Catalina Pet Hospital
When deciding whether to worry about your cat's diarrhea, there are several things to consider since diarrhea has many potential causes. Cat owners are often familiar with cats having diarrhea after a sudden food change or eating something they should not. Some causes of diarrhea are contagious to other animals, as well as humans. Causes can include:
- medication side effect
- virus, bacteria, fungus, or parasite infection
- food allergy/intolerance
- ingestion of toxins or plants
- inflammatory bowel disease
- disease of the kidneys, liver, or pancreas
- metabolic diseases like hyperthyroidism
- certain cancers
Specific patterns of vomiting, correlated with other symptoms, can help your veterinarian determine which diseases are more likely. This includes:
- How old is the cat?
- Does the cat go outside?
- How long has the diarrhea been going on?
- How often is the cat having diarrhea each day?
- What is the consistency of the diarrhea?
- What color is the diarrhea?
- Is there blood or mucus in the diarrhea?

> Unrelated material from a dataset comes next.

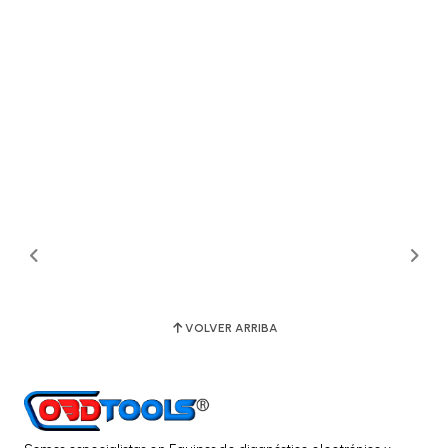
VOLVER ARRIBA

- Is the cat straining to defecate?
- How is the cat's appetite?
- What kind of food does the cat eat?
- Is the cat lethargic or hiding?
- Is the cat also vomiting?
- Has the cat lost weight?
- Is the cat dehydrated?
Now, how do you decide whether you should go to your veterinarian? Any cat who is having frequent diarrhea for more than 2 days, has blood or worms in their diarrhea, has black tarry diarrhea, is lethargic or hiding, was witnessed eating something inappropriate, is also vomiting, or has stopped eating, should be seen right away by your veterinarian. Other causes for concern are if your cat has diarrhea once weekly or more frequently, has lost weight, has a decreased or increased appetite, or increased thirst or urination. Additional worries include anal irritation or back end hygiene issues in older, long hair, or overweight cats. Make sure to take a fresh sample of the diarrhea to your cat's appointment.